[TASK TO CARRY OUT]: Using the Hasselfeldt passage below, decide whether each statement agrees with it, giving yes or no and quoting the deciding words: (a) Horst Seehofer succeeded Hasselfeldt as Federal Minister for Health. (b) Hasselfeldt stood in the 2017 federal elections. (c) In 2019 Hasselfeldt was made co-chair of a commission together with Bärbel Dieckmann.

An economist by training, Hasselfeldt first became a Member of the German Bundestag after the 1987 federal elections. She was appointed Federal Minister for Regional Planning, Building and Urban Development by then-Chancellor Helmut Kohl in a cabinet reshuffle two years later.

From 1991, Hasselfeldt served as Federal Minister for Health. She announced her resignation on 27 April 1992, saying the arrest of her close aide Reinhard Hoppe for allegedly spying for Poland had damaged her health. She was succeeded by Horst Seehofer.

Hasselfeldt was financial policy spokeswoman for the CDU/CSU parliamentary group for seven years. In 2002, she became the first deputy chairwoman of the parliamentary group, under the leadership of chairwoman Angela Merkel. During the 2005 election campaign, she took charge of agriculture, consumer protection and the environment in Merkel's nine-member shadow cabinet.

After the federal elections in 2005 and 2009, Hasselfeldt was elected Vice President of the German Bundestag. She held this office until she was elected to the head of the Bundestag group of CSU parliamentarians in 2011, succeeding Hans-Peter Friedrich. From 2011 until 2017, she led the group with her co-chair from the CDU, Volker Kauder.

In that capacity, Hasselfeldt was also a member of the parliament's Council of Elders, which – among other duties – determines daily legislative agenda items and assigning committee chairpersons based on party representation. Hasselfeldt also served on the Committee on the Election of Judges, which is in charge of appointing judges to the Federal Constitutional Court of Germany. From 2014, she was also a member of a parliamentary body in charge of appointing judges to the other Highest Courts of Justice, namely the Federal Court of Justice (BGH), the Federal Administrative Court (BVerwG), the Federal Fiscal Court (BFH), the Federal Labour Court (BAG), and the Federal Social Court (BSG).

In the negotiations to form a coalition government following the 2013 federal elections, Hasselfeldt was part of the 15-member leadership circle chaired by Angela Merkel, Horst Seehofer and Sigmar Gabriel.

In April 2016, Hasselfeldt announced that she would not stand in the 2017 federal elections and, instead, resign from active politics by the end of the parliamentary term.

==Life after politics==
From 2018 until 2019, Hasselfeldt served on the German government's so-called coal commission, which is tasked to develop a masterplan before the end of the year on how to phase-out coal and create a new economic perspective for the country's coal-mining regions. In 2019, she was appointed by Federal Minister for Economic Cooperation and Development Gerd Müller as co-chair (alongside Bärbel Dieckmann) of a commission in charge of drafting recommendations on how to address the causes of displacement and migration.

==Political views==
===Social policy===
When members of the Merkel's Christian Democrats in 2012 called on parliament to grant gay couples the same tax benefits as married heterosexuals, Hasselfeldt successfully railed against the idea. "Marriage between a man and a woman must be especially protected because it is fundamentally oriented towards the propagation of life —which isn't the case in homosexual relationships," said Hasselfeldt. In June 2017, she voted against Germany's introduction of same-sex marriage.

[Stored data entries]:
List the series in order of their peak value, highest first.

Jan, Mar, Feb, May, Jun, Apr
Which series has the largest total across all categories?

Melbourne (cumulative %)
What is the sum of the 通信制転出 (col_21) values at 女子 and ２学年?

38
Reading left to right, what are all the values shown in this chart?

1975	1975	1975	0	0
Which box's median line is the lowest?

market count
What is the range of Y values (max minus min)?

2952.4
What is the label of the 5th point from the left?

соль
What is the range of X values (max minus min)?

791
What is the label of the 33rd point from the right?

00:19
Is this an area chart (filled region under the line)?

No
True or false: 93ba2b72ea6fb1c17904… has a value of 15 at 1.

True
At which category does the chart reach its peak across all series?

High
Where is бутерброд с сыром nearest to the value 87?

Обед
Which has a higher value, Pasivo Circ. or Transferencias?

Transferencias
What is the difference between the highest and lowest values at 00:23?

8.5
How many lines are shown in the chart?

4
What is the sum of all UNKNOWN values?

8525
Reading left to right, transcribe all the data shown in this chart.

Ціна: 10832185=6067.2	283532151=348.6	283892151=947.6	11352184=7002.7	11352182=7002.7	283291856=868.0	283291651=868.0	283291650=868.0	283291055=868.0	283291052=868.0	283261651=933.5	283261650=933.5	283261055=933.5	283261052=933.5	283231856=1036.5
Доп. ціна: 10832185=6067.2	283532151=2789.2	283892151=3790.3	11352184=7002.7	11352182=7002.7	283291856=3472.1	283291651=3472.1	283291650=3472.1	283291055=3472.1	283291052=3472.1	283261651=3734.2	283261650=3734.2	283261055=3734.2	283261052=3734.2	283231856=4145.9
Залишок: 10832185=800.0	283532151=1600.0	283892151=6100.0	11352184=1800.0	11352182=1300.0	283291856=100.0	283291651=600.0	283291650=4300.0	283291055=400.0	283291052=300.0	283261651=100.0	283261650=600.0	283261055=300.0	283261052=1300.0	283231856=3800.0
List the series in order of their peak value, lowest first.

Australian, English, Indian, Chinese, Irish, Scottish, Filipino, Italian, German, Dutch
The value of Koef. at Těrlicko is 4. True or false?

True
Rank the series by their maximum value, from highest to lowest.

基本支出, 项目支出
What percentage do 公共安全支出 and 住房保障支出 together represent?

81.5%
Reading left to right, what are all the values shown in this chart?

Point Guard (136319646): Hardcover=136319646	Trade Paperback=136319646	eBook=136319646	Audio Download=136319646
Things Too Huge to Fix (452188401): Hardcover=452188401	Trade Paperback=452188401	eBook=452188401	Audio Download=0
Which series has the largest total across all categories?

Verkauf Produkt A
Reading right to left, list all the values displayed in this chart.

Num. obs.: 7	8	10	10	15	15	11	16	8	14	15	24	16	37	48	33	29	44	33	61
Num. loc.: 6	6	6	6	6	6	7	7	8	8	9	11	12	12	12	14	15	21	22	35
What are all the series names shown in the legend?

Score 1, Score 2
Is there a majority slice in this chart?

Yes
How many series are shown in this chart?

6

[EXERCISE SOLUTION]:
(a) Yes: "She was succeeded by Horst Seehofer."
(b) No: "she would not stand in the 2017 federal elections"
(c) Yes: "as co-chair (alongside Bärbel Dieckmann)"